Звали этого человека Нестор Махно.
По ту сторону мифов
В истории революции едва ли сыщется другая, столь же противоречивая и туманная фигура, как Нестор Иванович Махно. Впрочем, точнее было бы говорить о противоречивости образа, созданного советской исторической наукой и породненными с Клио музами искусств. В случае с Махно мы вновь сталкиваемся с грандиозной фальсификацией, разработку которой десятки лет осуществляли и официальная историческая наука, и литература, и кино, преследуя одну, по сути своей прикладную, задачу: оправдать безраздельное политическое господство партии и ее историческую правоту.

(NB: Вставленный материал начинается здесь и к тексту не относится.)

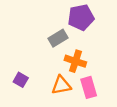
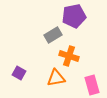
pink rectangle: (89, 87) -> (92, 85), moved

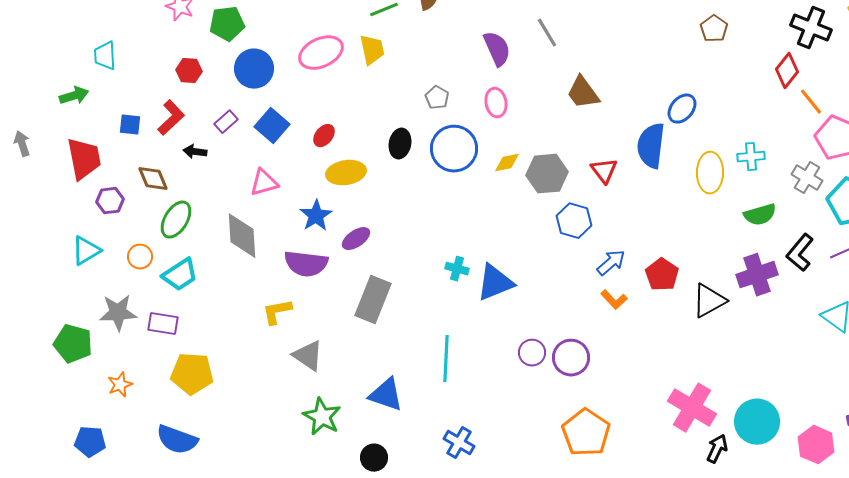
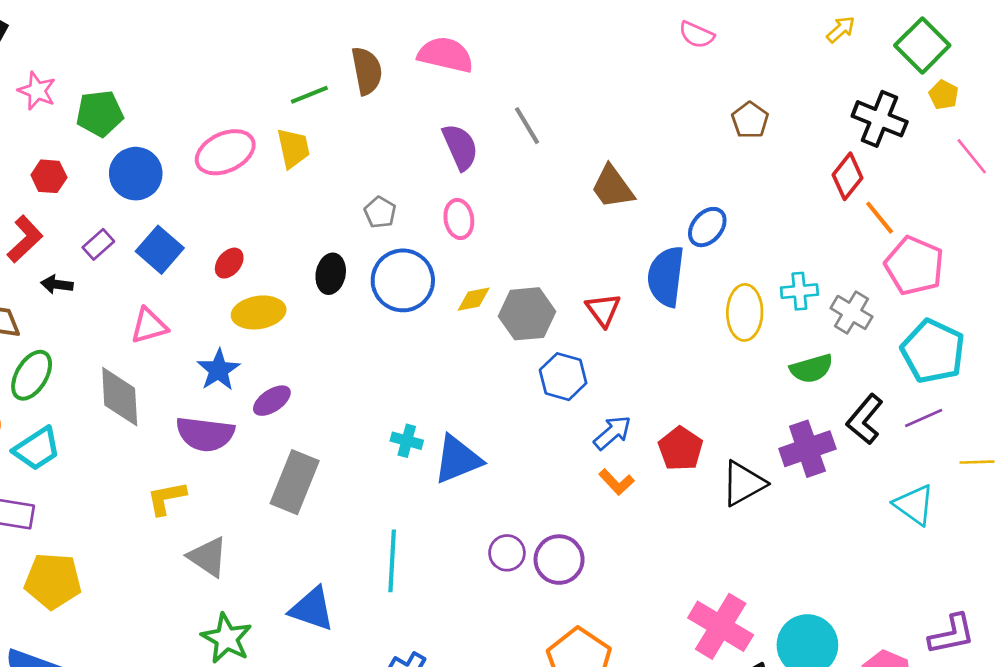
brown trapezoid: (583, 93) -> (612, 187), moved
gray cross: (807, 178) -> (851, 312), moved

Нет ничего удивительного в том, что в отношении Нестора Махно советская история предпочитала фигуру умолчания: за всем, что связано с махновщиной, стояла такая ужасающая правда о Гражданской войне, что лучше было ее просто не трогать. К тому же он пробивал свой путь в революции и, как всякий независимый революционер, подлежал забвению. Сам Махно понимал это. Поэтому он пытался перехватить инициативу и незадолго до финала своей борьбы просил соратника Петра Аршинова пробраться за границу и во что бы то ни стало написать и издать книгу о махновщине. Аршинов сделал это: «История махновского движения» появилась в Берлине в 1923 году. Но в СССР, в отличие даже от мемуаров многих стопроцентных белогвардейцев, она оставалась запрещенной, ибо касалась очень больного для коммунистической власти вопроса – взаимоотношений с крестьянством, которое лишь к 1922 году было окончательно усмирено и политически обезглавлено.
Советский опыт доказал, что умолчание – наиболее эффективное средство против исторической памяти. Конечно, вытравить из этой памяти образ «батьки» интерпретаторам истории было не под силу: Махно был слишком одиозной фигурой. Но зато можно было наполнить этот образ новым содержанием. Решающая роль в этом деле принадлежит, конечно, массовой культуре – литературе и кино, без которых подобные идеологические операции просто невозможны.
Интереснее всего то, что в воспоминаниях о Махно и махновщине позволительно говорить о жутких сторонах русской революции. Сюда, в махновщину, в повстанчество, вытесняются все застарелые комплексы большевизма и угрызения партийной совести. Повстанчеству приписывается то, в чем люди честные и совестливые в свое время обвиняли самих большевиков: неоправданная жестокость, ставка на силу, на инстинкты и амбиции масс, политическая безапелляционность, бестолковая, разрушительная революционность, непонимание законов функционирования цивилизованного общества, в том числе и роли государства.